§ CHALLENGE:
In the article below, shorten the paragraph beginning "As weird as it may seem" and keep its main facts.

§ DOCUMENT:
□ □ □ □ □

Inspector Darren Taylor, of the Sussex Police, shared the odd occurrence on Twitter, claiming the unidentified man, who was “wanted on recall to prison,” was in pursuit of “peace and quiet” when he turned himself in. “One in custody and heading back to prison to serve some further time on his own,” Taylor wrote.
Peace and quiet! Wanted male handed himself in to the team yesterday afternoon after informing us he would rather go back to prison then have to spend more time with the people he was living with! One in custody and heading back to prison to serve some further time on his own pic.twitter.com/zCwLo0fgDQ
— Inspector Darren Taylor (@InspectorDarren) February 18, 2021
As weird as it may seem that someone would seek out the “comforts” of a life behind bars, a man named Robert Vick once escaped from a minimum-security prison in Kentucky, but turned himself in at a motel a few miles away the very next day because it was too cold outside.
On the day Vick surrendered, the temperature in Lexington was 3 degrees with a wind chill of 17 below. “He was frozen,” Maurice King, manager of the Sunset Motel and Restaurant, said. “He walked in and knocked on my door and told me to call the law on him.”
Vick was sentenced to six years for burglary and possession of a forged instrument.

□ □ □ □ □

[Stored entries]
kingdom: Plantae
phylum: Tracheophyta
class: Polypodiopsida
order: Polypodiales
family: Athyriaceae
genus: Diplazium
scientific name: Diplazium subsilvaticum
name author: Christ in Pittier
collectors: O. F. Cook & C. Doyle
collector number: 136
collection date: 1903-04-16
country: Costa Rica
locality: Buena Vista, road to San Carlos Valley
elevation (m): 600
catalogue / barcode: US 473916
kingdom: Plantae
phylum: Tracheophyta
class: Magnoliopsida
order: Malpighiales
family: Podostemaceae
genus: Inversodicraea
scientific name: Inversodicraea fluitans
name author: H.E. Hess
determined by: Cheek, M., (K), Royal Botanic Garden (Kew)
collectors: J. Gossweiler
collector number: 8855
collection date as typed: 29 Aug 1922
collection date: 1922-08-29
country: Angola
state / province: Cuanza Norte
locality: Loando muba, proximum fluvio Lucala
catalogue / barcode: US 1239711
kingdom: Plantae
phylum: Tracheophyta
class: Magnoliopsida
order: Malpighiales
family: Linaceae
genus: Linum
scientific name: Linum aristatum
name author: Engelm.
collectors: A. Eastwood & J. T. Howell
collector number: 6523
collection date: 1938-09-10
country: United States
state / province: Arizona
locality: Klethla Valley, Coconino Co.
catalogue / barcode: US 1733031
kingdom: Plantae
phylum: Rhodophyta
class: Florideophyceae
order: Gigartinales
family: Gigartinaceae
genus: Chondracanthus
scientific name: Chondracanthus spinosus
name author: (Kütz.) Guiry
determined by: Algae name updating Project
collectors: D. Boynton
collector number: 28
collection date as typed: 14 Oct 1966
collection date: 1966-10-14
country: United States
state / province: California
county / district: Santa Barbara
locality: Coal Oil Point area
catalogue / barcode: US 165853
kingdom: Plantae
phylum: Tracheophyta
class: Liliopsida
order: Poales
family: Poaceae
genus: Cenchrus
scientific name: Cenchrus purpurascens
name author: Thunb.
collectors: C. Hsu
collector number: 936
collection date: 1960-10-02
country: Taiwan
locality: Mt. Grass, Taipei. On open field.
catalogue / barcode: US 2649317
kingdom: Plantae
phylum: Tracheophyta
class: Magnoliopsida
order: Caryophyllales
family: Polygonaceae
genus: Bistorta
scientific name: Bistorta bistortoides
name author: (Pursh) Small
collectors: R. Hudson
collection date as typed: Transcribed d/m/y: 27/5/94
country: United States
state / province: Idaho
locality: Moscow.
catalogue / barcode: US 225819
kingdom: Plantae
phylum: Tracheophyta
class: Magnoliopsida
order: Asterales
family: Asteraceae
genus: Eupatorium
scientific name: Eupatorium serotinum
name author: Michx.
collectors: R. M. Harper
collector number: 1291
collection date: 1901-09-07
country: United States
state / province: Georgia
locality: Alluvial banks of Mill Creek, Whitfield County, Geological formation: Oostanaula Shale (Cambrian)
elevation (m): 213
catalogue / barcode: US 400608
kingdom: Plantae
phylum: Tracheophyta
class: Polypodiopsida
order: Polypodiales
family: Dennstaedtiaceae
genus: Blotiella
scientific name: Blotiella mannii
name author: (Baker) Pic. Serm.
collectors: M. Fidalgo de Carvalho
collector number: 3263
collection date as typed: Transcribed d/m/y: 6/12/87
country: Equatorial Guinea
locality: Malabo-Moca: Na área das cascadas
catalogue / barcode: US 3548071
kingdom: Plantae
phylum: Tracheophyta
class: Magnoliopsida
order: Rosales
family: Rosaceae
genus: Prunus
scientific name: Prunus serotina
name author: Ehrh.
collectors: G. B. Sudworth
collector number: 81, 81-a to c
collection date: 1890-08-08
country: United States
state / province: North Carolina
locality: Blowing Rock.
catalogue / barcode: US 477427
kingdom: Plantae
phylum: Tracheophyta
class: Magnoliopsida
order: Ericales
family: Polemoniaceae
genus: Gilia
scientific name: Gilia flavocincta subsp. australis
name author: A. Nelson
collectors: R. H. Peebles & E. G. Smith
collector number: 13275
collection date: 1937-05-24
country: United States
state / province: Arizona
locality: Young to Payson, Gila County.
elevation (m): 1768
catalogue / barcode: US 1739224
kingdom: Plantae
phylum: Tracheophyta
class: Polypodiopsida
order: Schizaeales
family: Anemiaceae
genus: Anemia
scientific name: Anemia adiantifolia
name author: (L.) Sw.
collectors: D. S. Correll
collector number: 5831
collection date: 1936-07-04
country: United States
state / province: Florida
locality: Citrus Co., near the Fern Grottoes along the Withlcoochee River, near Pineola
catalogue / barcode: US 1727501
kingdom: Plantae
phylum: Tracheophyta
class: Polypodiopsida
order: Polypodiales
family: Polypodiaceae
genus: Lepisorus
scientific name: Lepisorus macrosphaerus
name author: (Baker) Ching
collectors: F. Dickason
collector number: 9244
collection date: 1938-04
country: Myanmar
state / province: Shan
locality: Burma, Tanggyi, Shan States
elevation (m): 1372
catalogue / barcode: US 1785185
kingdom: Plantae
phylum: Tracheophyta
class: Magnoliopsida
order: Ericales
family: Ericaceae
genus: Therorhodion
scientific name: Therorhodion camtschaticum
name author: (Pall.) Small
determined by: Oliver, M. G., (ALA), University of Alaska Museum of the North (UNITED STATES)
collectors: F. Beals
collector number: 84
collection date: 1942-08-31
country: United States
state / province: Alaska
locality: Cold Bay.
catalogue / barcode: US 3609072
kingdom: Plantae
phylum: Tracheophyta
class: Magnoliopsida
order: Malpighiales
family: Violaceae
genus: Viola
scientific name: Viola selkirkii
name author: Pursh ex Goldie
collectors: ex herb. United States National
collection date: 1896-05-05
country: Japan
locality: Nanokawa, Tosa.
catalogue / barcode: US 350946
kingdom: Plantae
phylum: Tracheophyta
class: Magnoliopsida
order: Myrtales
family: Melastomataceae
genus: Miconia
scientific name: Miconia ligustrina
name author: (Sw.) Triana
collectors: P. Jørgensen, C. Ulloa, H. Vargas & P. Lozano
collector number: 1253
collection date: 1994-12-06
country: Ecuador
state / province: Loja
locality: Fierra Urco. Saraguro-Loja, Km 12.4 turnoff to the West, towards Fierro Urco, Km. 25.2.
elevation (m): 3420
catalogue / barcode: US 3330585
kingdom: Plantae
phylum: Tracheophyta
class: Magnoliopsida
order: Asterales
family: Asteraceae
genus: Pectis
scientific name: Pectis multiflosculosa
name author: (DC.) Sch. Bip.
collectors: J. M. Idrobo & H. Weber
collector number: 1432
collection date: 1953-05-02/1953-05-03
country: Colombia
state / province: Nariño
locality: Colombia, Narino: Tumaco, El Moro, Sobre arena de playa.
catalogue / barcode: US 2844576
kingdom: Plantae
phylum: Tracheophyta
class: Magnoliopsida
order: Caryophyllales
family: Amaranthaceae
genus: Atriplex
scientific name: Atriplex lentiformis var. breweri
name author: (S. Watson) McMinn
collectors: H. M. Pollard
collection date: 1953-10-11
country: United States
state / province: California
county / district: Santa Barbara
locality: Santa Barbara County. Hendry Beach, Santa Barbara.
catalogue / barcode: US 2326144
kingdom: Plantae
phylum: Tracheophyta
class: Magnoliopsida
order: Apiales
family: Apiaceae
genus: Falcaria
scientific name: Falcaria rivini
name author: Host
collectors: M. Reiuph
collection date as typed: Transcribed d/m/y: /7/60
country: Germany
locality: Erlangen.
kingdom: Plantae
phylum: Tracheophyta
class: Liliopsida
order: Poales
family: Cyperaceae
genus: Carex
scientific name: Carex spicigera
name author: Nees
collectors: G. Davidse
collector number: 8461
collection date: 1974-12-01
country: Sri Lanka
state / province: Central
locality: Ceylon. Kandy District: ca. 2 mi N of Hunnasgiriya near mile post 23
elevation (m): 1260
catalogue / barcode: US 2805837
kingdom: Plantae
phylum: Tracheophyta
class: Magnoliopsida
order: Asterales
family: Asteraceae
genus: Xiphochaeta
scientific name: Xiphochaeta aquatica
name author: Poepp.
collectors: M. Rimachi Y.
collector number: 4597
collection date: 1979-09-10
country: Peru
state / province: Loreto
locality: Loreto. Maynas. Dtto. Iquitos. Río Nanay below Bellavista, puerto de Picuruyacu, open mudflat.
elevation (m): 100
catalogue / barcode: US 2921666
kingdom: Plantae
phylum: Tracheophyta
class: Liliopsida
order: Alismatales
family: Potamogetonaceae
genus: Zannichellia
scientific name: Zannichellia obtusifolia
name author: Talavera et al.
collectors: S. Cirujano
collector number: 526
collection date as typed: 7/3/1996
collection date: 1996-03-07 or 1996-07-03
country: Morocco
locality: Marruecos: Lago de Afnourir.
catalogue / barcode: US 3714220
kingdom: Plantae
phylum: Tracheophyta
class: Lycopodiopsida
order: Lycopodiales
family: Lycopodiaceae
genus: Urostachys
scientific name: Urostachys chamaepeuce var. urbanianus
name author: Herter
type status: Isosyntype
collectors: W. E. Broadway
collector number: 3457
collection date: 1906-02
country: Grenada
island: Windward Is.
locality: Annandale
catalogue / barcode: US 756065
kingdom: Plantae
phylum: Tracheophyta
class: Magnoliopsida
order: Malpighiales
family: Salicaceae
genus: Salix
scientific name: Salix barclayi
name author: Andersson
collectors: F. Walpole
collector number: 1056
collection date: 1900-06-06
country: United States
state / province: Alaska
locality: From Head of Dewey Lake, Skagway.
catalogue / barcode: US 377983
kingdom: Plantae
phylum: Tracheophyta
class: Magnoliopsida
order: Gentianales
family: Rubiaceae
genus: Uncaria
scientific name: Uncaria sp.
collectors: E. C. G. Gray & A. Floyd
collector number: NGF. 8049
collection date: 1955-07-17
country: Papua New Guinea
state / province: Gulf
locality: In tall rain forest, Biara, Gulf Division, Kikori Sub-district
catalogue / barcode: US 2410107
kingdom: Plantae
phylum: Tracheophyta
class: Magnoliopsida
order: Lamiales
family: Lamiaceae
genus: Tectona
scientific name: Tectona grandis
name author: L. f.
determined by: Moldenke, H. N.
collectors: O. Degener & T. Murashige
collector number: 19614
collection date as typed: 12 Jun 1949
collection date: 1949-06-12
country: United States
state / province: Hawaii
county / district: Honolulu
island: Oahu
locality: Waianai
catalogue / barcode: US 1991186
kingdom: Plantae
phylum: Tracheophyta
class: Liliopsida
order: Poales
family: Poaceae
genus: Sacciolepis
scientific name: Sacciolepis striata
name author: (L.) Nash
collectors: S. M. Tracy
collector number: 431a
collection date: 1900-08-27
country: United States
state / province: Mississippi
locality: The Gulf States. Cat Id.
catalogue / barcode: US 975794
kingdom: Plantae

□ □ □ □ □

§ THE COMPLETED TASK:
Robert Vick escaped from a minimum-security prison in Kentucky. The next day he turned himself in at a motel a few miles away because it was too cold outside.